(JOB) Scan the entries for lines with the word "Нина", then copy those lines.

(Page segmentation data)
== Segment start ==

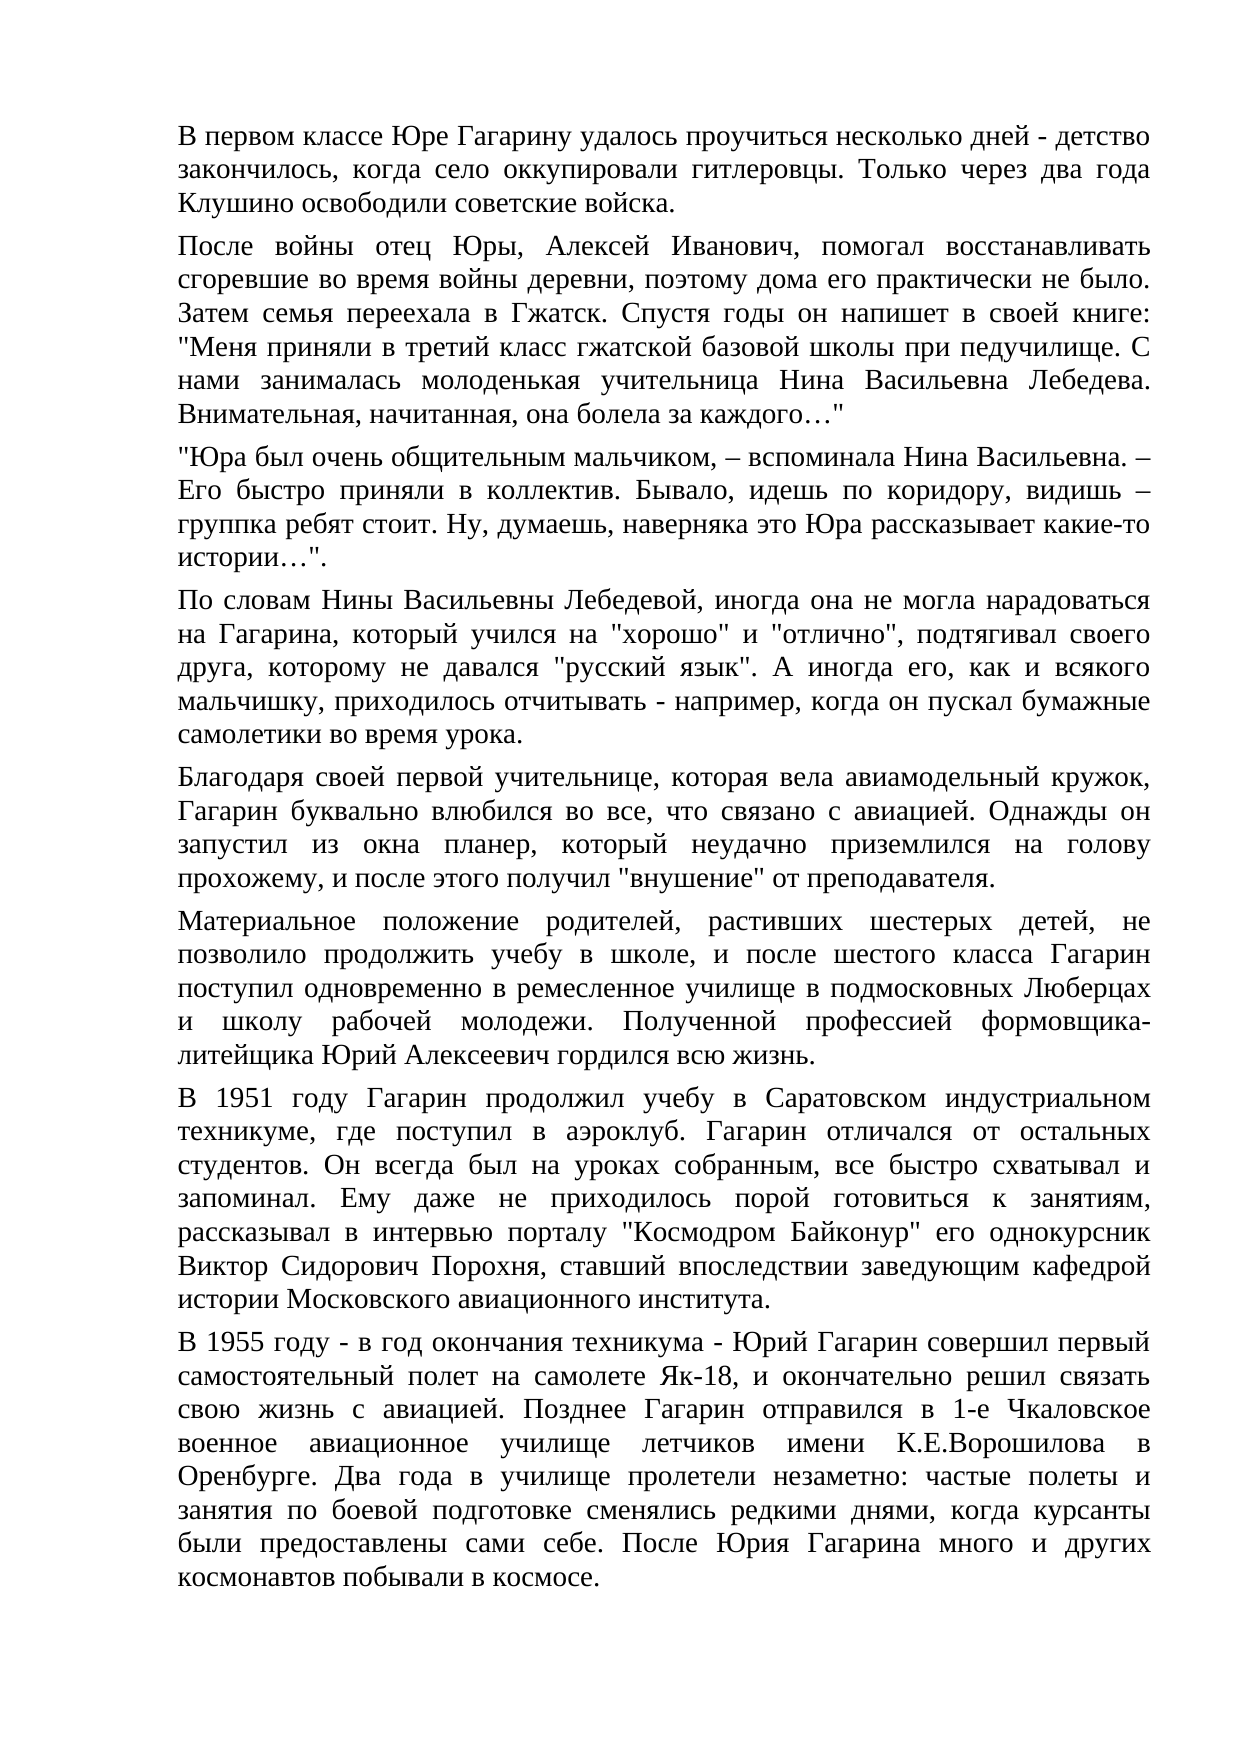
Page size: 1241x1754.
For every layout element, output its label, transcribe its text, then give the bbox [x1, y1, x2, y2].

text Благодаря своей первой учительнице, которая вела авиамодельный кружок, Гагарин буквально влюбился во все, что связано с авиацией. Однажды он запустил из окна планер, который неудачно приземлился на голову прохожему, и после этого получил "внушение" от преподавателя. [177, 1013, 1152, 1147]
text Детство Юрия Гагарина протекало в скромном деревенском доме вместе с братьями Валентином, Борисом и сестрой Зоей. Родители Анна Тимофеевна и Алексей Иванович работали в колхозе. В 1941 г. Юрий начал учиться в школе, но учебу прервала война. [177, 118, 1152, 252]
text Материальное положение родителей, растивших шестерых детей, не позволило продолжить учебу в школе, и после шестого класса Гагарин поступил одновременно в ремесленное училище в подмосковных Люберцах и школу рабочей молодежи. Полученной профессией формовщика-литейщика Юрий Алексеевич гордился всю жизнь. [177, 1156, 1152, 1324]
text В первом классе Юре Гагарину удалось проучиться несколько дней - детство закончилось, когда село оккупировали гитлеровцы. Только через два года Клушино освободили советские войска. [177, 372, 1152, 472]
text В 1949 г. Юрий Гагарин окончил шестой класс Гжатской неполной средней школы и поступил в Люберецкое ремесленное училище; параллельно шло обучение в седьмом классе вечерней школы рабочей молодежи. [177, 262, 1152, 362]
text После войны отец Юры, Алексей Иванович, помогал восстанавливать сгоревшие во время войны деревни, поэтому дома его практически не было. Затем семья переехала в Гжатск. Спустя годы он напишет в своей книге: "Меня приняли в третий класс гжатской базовой школы при педучилище. С нами занималась молоденькая учительница Нина Васильевна Лебедева. Внимательная, начитанная, она болела за каждого…" [177, 482, 1152, 683]
text "Юра был очень общительным мальчиком, – вспоминала Нина Васильевна. – Его быстро приняли в коллектив. Бывало, идешь по коридору, видишь – группка ребят стоит. Ну, думаешь, наверняка это Юра рассказывает какие-то истории…". [177, 692, 1152, 826]
text В 1951 году Гагарин продолжил учебу в Саратовском индустриальном техникуме, где поступил в аэроклуб. Гагарин отличался от остальных студентов. Он всегда был на уроках собранным, все быстро схватывал и запоминал. Ему даже не приходилось порой готовиться к занятиям, рассказывал в интервью порталу "Космодром Байконур" его однокурсник Виктор Сидорович Порохня, ставший впоследствии заведующим кафедрой истории Московского авиационного института. [177, 1333, 1152, 1568]
text По словам Нины Васильевны Лебедевой, иногда она не могла нарадоваться на Гагарина, который учился на "хорошо" и "отлично", подтягивал своего друга, которому не давался "русский язык". А иногда его, как и всякого мальчишку, приходилось отчитывать - например, когда он пускал бумажные самолетики во время урока. [177, 836, 1152, 1003]
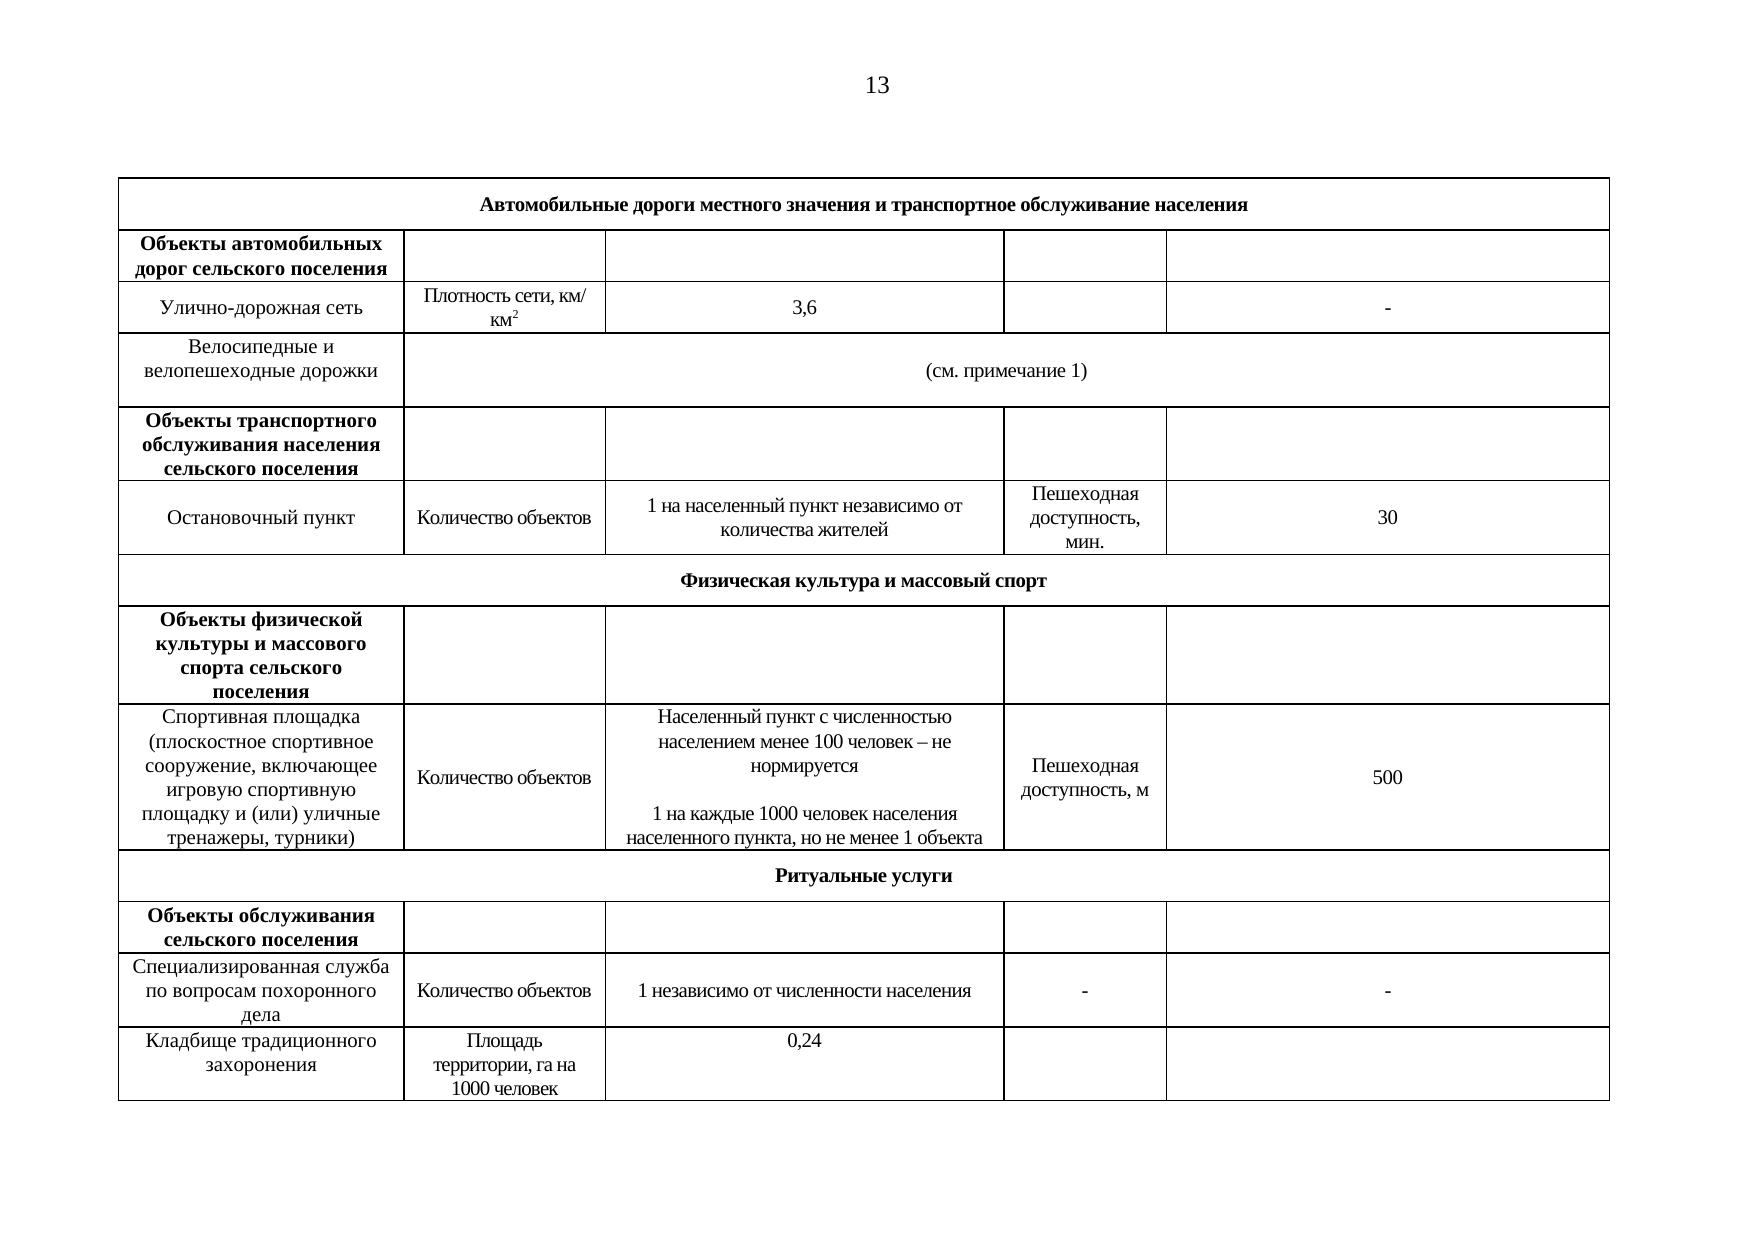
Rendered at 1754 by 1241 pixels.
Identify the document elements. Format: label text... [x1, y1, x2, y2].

== Segment end ==

(ANSWER BOX)
text После войны отец Юры, Алексей Иванович, помогал восстанавливать сгоревшие во время войны деревни, поэтому дома его практически не было. Затем семья переехала в Гжатск. Спустя годы он напишет в своей книге: "Меня приняли в третий класс гжатской базовой школы при педучилище. С нами занималась молоденькая учительница Нина Васильевна Лебедева. Внимательная, начитанная, она болела за каждого…" [177, 482, 1152, 683]
text "Юра был очень общительным мальчиком, – вспоминала Нина Васильевна. – Его быстро приняли в коллектив. Бывало, идешь по коридору, видишь – группка ребят стоит. Ну, думаешь, наверняка это Юра рассказывает какие-то истории…". [177, 692, 1152, 826]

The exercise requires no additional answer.